01-Amoureux de la Sagesse

La Philosophie a un lieu de naissance : la Grèce antique du VIIe et du VIe siècle av. J.-C. C’était l’irruption d’une attitude nouvelle par rapport au monde et à notre environnement, les autres nations étaient sages, celle-ci était philosophe, c’est-à-dire amoureuse (philo) de la sagesse (sophie).

Le philosophe est donc celui qui part et est parti, mû par sa prise de conscience de deux exigences :

  • Une exigence dernière d’intelligibilité : quelle est l’explication de l’univers ? sa définition ? Que fait l’homme dans l’univers ?
  • Et une exigence urgente de la conduite de sa vie, car, libre, je suis condamné à choisir : comment dois-je agir ?

L’ensemble de ces deux réponses, c’est-à-dire la Science et la morale ou l’éthique[1], constituerait la Sagesse, sagesse pratique et sagesse théorique. Le philosophe est donc tout dans ce désir de sagesse.

Platon dans le Phédon : « La Sagesse dont nous nous disons amoureux ».

Notre professeur nous a développé cette pensée : « Bien comprendre alors que si j’en suis amoureux, j’en suis épris et si j’en suis épris, c’est que je désire la posséder. Mais si je désire la posséder, c’est que j’en suis actuellement dépourvu… ».

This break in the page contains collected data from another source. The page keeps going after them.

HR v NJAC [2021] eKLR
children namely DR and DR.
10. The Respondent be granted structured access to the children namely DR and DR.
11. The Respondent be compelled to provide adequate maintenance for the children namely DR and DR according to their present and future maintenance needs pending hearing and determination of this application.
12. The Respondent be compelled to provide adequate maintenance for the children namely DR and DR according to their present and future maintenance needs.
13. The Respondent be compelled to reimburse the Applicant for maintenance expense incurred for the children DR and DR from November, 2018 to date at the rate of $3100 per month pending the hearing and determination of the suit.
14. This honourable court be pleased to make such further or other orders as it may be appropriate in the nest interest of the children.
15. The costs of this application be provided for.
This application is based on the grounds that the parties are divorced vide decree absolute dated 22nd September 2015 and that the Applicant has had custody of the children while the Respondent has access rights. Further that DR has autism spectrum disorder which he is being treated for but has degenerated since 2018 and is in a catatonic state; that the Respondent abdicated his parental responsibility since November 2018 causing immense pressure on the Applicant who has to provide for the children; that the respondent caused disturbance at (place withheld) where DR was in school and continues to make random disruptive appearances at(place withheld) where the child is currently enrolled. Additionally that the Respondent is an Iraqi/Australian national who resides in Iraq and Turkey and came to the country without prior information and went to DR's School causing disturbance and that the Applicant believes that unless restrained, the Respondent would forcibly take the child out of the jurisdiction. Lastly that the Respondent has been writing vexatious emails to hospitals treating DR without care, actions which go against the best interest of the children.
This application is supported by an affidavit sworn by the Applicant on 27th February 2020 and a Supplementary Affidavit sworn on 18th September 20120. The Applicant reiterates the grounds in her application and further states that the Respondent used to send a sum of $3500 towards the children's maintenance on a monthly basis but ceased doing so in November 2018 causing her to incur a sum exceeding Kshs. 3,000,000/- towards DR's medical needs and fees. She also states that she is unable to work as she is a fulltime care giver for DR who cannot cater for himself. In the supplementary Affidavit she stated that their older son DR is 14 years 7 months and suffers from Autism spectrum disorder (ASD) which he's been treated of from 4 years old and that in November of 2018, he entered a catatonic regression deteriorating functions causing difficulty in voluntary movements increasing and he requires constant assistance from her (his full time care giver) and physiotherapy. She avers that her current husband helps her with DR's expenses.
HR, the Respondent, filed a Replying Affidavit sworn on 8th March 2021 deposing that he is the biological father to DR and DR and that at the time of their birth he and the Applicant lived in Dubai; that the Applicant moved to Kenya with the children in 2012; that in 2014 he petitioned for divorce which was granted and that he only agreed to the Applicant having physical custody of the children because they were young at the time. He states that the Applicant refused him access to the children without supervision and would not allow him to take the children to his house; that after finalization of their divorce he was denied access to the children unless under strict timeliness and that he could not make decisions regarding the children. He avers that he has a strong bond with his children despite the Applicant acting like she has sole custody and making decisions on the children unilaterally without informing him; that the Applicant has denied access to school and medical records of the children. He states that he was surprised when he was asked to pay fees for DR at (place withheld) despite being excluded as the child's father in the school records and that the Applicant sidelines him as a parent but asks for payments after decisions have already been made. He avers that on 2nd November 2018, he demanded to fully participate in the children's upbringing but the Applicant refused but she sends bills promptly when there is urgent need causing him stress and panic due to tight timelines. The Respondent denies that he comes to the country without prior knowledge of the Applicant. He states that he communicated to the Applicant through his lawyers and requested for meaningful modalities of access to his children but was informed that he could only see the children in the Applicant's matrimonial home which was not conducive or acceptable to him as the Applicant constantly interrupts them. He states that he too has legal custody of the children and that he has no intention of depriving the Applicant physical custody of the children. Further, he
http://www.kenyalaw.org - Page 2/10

Son raisonnement montrait bien que, s’il était philosophe, il n’était pas un sage : « Le bonheur, c’est de continuer à désirer ce que l’on possède », disait Saint Augustin.

Mais revenons à cette quête de la sagesse.

En Science, on débat avec des arguments raisonnables et il y a alors une vérité scientifique qui finit par être admise par tous ! La raison[2] étant commune à l’ensemble des êtres humains, le philosophe, parce ce qu’il s’appuie sur la raison, pourrait, en théorie, définir une sagesse qui serait acceptable par tous.

C’est ce que propose Épictète : permettre, par la raison et le dialogue, de définir ce qui est juste pour tous et d’atténuer ainsi les conflits.

Épictète (vers 100, Entretiens) : « Voici le point de départ de la philosophie : la conscience du conflit qui met aux prises les hommes entre eux, la recherche de l’origine de ce conflit, la condamnation de la simple opinion et la défiance à son égard »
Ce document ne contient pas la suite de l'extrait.